> Exercise details: Go through the data from its first line and retype each line, stopping once the line containing "використовувати наш" has been retyped.

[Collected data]
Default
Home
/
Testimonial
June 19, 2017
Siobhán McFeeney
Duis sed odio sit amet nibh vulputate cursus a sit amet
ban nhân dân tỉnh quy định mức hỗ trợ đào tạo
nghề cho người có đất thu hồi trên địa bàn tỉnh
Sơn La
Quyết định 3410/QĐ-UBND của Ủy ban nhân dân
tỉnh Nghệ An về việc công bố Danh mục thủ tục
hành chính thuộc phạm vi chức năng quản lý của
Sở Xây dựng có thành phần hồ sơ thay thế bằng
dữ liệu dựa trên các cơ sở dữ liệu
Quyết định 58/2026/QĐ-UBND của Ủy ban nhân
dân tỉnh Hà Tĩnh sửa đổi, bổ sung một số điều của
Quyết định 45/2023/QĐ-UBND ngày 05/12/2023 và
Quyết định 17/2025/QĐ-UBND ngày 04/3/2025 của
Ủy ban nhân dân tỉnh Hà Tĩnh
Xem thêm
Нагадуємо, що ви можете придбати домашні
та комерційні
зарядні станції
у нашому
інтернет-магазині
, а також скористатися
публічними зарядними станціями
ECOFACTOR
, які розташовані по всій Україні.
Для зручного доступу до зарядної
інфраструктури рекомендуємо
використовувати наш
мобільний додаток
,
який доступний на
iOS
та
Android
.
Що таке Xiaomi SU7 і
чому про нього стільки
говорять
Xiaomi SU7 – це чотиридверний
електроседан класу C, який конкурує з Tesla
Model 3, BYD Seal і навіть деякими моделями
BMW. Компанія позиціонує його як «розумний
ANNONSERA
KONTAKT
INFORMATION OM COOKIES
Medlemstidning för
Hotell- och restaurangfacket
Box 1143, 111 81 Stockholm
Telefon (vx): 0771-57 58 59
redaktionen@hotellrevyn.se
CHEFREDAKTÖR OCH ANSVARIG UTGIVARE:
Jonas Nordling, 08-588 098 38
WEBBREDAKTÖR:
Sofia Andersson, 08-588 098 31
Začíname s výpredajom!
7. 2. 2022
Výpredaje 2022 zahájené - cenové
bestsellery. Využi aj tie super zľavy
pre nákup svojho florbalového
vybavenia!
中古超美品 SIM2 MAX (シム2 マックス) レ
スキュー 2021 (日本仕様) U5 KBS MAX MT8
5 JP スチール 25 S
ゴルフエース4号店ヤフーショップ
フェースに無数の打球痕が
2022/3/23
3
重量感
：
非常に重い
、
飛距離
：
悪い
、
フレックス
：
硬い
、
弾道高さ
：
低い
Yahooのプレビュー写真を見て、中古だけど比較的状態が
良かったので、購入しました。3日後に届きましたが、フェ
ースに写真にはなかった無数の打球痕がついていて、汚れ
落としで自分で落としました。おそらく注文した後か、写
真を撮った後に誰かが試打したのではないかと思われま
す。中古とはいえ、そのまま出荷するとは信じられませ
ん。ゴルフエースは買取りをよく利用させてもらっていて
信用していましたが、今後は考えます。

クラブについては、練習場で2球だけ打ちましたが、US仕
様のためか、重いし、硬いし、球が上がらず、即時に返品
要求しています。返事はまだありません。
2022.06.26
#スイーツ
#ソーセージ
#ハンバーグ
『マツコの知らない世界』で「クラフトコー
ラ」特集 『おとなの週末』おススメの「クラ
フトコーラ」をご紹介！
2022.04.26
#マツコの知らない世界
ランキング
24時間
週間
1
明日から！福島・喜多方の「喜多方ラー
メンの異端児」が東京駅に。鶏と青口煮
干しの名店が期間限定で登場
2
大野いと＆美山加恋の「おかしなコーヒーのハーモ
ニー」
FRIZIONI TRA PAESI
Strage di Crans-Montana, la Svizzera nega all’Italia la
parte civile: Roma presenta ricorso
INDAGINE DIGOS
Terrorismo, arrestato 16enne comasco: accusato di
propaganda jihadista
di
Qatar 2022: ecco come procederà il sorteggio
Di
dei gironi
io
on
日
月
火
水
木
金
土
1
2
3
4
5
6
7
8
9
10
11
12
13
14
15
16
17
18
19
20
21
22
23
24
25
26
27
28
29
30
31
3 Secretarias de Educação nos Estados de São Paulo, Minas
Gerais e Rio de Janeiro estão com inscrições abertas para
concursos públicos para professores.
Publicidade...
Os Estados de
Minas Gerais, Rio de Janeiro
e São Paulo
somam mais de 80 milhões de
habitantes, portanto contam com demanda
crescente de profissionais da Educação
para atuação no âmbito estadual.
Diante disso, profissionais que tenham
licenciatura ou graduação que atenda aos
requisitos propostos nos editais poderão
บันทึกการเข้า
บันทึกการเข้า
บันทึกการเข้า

> Result for this exercise:
Default
Home
/
Testimonial
June 19, 2017
Siobhán McFeeney
Duis sed odio sit amet nibh vulputate cursus a sit amet
ban nhân dân tỉnh quy định mức hỗ trợ đào tạo
nghề cho người có đất thu hồi trên địa bàn tỉnh
Sơn La
Quyết định 3410/QĐ-UBND của Ủy ban nhân dân
tỉnh Nghệ An về việc công bố Danh mục thủ tục
hành chính thuộc phạm vi chức năng quản lý của
Sở Xây dựng có thành phần hồ sơ thay thế bằng
dữ liệu dựa trên các cơ sở dữ liệu
Quyết định 58/2026/QĐ-UBND của Ủy ban nhân
dân tỉnh Hà Tĩnh sửa đổi, bổ sung một số điều của
Quyết định 45/2023/QĐ-UBND ngày 05/12/2023 và
Quyết định 17/2025/QĐ-UBND ngày 04/3/2025 của
Ủy ban nhân dân tỉnh Hà Tĩnh
Xem thêm
Нагадуємо, що ви можете придбати домашні
та комерційні
зарядні станції
у нашому
інтернет-магазині
, а також скористатися
публічними зарядними станціями
ECOFACTOR
, які розташовані по всій Україні.
Для зручного доступу до зарядної
інфраструктури рекомендуємо
використовувати наш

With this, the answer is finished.